» Brief: Copy the following listing verbatim, line for line.

» Dataset records:
· · · · · · ·

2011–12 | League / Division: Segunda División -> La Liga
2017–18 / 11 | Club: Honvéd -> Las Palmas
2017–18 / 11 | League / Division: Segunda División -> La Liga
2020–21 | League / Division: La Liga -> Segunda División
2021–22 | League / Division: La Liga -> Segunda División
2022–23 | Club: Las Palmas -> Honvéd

· · · · · · ·

» Exercise response:
2011–12 | League / Division: Segunda División -> La Liga
2017–18 / 11 | Club: Honvéd -> Las Palmas
2017–18 / 11 | League / Division: Segunda División -> La Liga
2020–21 | League / Division: La Liga -> Segunda División
2021–22 | League / Division: La Liga -> Segunda División
2022–23 | Club: Las Palmas -> Honvéd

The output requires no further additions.